### WHAT YOU WILL DO
The line that contains "<!-- poi labels -->" marks the start. Output it and all remaining lines exactly, through the final line of the listing.

### RECORDS
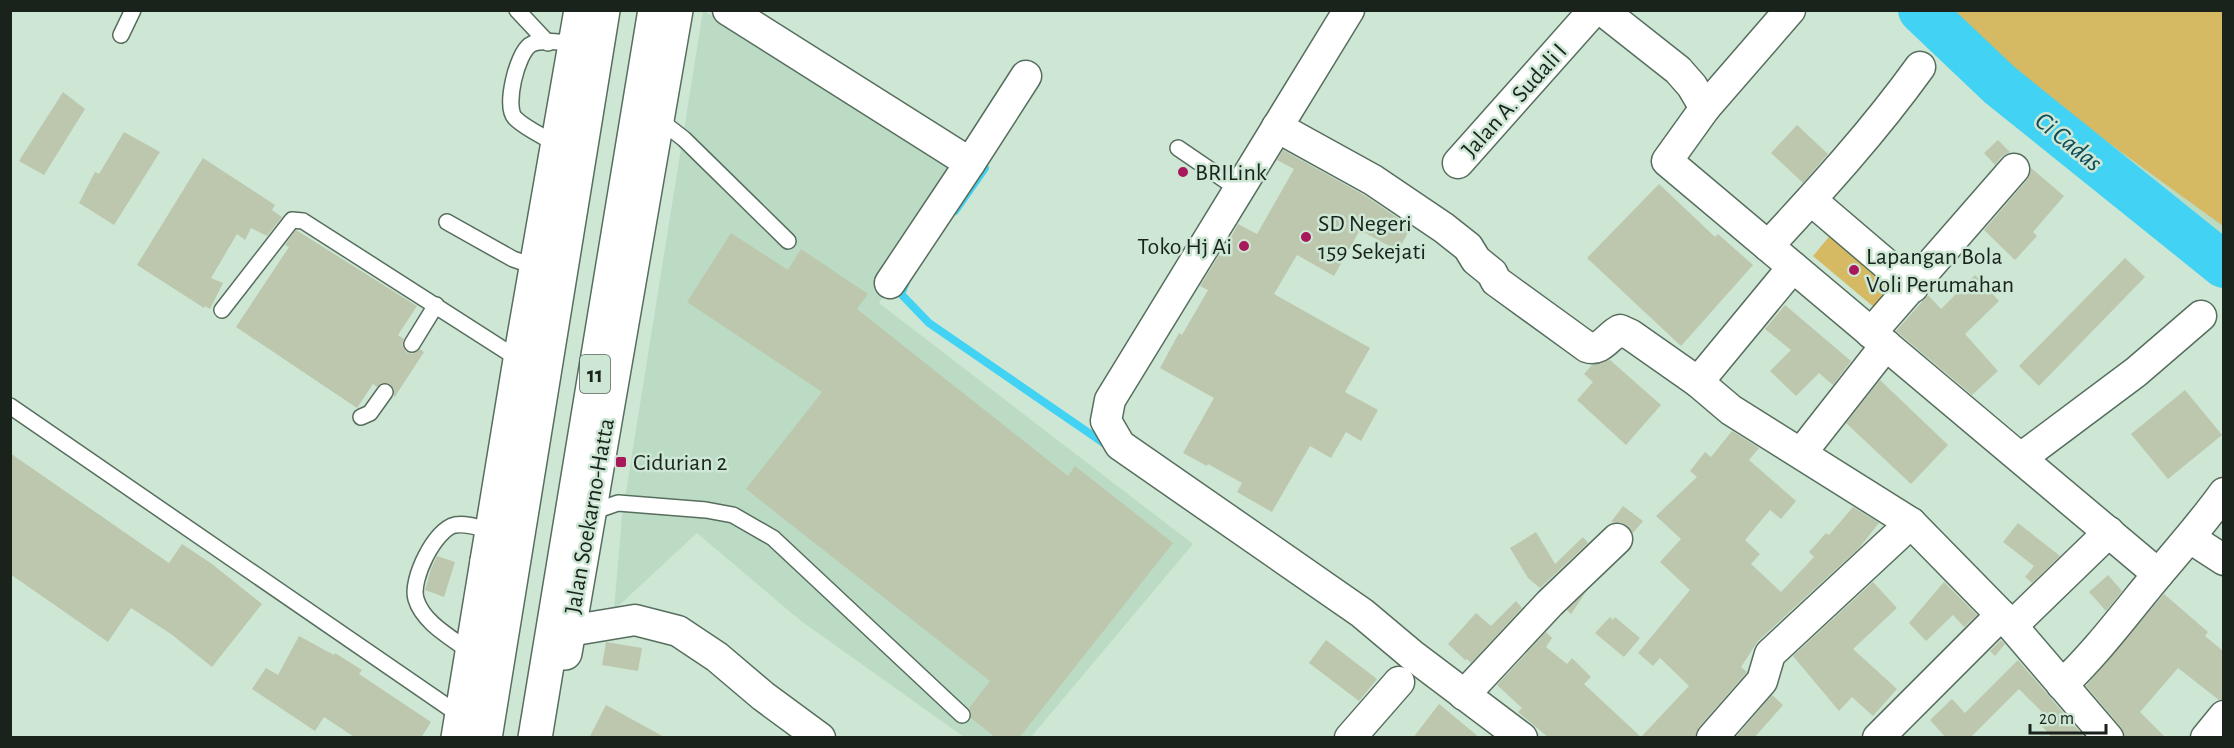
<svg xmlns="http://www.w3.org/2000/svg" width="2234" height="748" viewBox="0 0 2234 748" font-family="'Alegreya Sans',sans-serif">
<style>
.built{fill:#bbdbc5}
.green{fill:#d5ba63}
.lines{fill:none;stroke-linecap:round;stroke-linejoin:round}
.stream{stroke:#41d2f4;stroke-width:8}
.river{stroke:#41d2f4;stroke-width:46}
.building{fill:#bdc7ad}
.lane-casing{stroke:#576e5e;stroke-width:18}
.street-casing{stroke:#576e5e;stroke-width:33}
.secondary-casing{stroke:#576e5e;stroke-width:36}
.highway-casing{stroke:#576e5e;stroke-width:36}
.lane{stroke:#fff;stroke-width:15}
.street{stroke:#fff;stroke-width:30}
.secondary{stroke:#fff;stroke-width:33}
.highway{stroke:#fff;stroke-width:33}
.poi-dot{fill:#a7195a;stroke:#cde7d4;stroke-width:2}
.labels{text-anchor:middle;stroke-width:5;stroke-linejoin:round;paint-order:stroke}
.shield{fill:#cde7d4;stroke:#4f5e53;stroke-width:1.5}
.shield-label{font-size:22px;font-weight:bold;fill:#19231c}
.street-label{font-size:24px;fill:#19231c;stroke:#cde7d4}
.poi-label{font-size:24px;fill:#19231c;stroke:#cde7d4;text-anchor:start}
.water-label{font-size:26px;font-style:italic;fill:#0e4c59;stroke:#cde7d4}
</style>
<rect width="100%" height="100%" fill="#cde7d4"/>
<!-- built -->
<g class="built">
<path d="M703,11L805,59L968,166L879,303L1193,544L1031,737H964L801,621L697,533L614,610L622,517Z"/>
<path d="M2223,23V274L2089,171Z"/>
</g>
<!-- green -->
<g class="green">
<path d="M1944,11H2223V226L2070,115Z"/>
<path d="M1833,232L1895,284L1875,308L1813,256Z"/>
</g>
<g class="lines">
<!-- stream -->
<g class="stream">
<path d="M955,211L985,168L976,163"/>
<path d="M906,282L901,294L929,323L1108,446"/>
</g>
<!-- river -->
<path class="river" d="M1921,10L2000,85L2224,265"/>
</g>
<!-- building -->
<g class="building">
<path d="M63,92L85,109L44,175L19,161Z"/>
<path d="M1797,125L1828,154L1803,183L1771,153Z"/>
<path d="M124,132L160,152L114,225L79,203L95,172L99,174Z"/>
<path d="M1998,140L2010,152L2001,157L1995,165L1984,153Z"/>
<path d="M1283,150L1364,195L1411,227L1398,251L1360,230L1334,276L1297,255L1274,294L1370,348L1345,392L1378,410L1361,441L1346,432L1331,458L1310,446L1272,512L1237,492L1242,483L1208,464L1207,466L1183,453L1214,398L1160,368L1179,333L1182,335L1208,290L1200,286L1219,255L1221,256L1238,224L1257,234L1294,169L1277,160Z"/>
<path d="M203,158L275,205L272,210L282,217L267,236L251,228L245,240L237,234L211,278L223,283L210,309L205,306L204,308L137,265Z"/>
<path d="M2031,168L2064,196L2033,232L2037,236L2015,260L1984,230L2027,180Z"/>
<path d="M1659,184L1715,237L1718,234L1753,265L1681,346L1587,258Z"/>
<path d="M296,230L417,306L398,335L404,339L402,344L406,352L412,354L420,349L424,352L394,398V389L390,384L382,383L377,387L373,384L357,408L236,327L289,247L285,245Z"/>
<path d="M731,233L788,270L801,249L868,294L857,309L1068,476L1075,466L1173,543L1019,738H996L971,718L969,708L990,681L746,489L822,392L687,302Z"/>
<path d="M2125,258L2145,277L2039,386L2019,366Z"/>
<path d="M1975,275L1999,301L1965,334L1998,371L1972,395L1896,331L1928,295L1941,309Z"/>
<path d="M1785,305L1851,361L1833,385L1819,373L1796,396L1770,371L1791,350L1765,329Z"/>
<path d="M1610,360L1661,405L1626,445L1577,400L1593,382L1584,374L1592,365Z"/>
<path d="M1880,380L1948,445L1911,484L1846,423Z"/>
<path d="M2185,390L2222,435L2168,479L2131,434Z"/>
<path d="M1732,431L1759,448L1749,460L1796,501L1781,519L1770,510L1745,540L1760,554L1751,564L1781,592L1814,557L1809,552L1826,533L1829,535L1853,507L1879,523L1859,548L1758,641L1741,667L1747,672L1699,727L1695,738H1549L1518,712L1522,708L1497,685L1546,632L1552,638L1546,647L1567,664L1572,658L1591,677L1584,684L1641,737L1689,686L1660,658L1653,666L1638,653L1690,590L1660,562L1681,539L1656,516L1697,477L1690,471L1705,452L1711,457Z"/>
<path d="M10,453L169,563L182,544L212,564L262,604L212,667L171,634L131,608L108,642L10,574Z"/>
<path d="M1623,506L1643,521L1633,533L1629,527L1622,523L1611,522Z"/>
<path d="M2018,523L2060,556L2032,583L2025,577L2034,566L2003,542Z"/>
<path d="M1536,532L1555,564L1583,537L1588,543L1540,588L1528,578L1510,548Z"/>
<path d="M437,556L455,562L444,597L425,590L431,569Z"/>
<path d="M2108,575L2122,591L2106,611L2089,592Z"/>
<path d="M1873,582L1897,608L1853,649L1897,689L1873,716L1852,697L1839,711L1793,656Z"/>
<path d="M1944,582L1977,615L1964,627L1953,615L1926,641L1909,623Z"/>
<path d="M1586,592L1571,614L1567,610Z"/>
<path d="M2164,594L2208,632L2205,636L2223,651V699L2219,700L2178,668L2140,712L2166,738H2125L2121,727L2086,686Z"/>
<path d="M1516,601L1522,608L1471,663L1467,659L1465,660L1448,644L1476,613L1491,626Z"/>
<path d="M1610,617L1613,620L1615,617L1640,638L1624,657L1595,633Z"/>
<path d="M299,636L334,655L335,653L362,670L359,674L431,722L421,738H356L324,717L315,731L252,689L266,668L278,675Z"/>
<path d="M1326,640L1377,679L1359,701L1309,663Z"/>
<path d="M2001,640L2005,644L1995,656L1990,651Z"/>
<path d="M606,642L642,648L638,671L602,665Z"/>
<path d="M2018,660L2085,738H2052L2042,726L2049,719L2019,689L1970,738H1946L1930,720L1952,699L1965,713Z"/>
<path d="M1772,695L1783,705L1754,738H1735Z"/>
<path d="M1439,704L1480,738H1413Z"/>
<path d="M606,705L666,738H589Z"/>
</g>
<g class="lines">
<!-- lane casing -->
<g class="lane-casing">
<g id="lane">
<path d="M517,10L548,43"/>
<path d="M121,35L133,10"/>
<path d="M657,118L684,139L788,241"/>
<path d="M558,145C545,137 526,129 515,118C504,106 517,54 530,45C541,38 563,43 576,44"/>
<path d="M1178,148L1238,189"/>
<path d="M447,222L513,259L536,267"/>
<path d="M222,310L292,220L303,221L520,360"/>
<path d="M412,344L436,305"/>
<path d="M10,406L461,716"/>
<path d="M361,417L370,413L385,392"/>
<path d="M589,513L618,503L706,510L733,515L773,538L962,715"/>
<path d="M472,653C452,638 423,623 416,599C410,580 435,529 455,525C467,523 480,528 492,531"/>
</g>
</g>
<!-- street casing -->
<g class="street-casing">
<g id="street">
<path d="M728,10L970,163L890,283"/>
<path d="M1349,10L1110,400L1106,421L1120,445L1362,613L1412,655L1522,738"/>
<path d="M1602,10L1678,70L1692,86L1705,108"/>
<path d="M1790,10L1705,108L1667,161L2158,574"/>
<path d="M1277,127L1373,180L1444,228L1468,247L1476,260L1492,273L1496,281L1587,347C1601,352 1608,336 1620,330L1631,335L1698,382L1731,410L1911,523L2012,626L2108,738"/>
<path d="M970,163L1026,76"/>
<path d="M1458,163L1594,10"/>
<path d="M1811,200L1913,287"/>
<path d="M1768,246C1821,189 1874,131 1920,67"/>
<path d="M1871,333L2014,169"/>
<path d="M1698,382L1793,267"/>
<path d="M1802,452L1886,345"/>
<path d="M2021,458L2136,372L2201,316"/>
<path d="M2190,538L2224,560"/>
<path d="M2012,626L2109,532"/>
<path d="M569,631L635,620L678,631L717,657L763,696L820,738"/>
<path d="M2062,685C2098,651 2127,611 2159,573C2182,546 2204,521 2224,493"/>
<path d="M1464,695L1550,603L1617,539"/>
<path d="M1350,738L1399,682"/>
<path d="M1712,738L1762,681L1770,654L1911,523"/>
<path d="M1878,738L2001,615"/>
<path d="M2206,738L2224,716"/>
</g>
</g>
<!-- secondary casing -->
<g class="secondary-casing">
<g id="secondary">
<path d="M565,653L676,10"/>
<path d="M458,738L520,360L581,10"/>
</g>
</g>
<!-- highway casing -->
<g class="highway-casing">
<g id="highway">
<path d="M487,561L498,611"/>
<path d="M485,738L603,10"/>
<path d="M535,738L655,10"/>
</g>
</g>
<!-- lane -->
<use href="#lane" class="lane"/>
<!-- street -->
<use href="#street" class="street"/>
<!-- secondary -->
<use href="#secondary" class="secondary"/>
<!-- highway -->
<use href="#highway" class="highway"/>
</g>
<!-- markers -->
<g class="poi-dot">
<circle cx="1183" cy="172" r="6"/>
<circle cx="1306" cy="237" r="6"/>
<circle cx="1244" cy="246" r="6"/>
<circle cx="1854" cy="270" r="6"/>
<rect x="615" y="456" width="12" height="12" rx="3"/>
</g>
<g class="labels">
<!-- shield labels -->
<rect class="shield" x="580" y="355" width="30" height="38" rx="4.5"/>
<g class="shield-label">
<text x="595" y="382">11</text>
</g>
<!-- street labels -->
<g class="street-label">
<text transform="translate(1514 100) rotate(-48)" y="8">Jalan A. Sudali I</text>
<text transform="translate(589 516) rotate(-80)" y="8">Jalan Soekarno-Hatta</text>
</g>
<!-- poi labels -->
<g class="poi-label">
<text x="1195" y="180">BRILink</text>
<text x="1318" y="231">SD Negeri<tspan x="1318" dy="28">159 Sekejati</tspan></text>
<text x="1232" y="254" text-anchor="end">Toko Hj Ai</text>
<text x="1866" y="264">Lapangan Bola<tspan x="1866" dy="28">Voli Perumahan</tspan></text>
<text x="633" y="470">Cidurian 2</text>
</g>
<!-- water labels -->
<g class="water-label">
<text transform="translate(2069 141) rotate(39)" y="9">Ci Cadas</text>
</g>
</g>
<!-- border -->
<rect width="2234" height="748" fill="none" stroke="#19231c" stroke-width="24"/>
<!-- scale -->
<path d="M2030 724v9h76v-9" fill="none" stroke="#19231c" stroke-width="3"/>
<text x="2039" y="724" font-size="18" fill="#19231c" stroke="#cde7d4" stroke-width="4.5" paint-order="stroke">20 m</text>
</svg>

### RESULT OF THIS EXERCISE
<!-- poi labels -->
<g class="poi-label">
<text x="1195" y="180">BRILink</text>
<text x="1318" y="231">SD Negeri<tspan x="1318" dy="28">159 Sekejati</tspan></text>
<text x="1232" y="254" text-anchor="end">Toko Hj Ai</text>
<text x="1866" y="264">Lapangan Bola<tspan x="1866" dy="28">Voli Perumahan</tspan></text>
<text x="633" y="470">Cidurian 2</text>
</g>
<!-- water labels -->
<g class="water-label">
<text transform="translate(2069 141) rotate(39)" y="9">Ci Cadas</text>
</g>
</g>
<!-- border -->
<rect width="2234" height="748" fill="none" stroke="#19231c" stroke-width="24"/>
<!-- scale -->
<path d="M2030 724v9h76v-9" fill="none" stroke="#19231c" stroke-width="3"/>
<text x="2039" y="724" font-size="18" fill="#19231c" stroke="#cde7d4" stroke-width="4.5" paint-order="stroke">20 m</text>
</svg>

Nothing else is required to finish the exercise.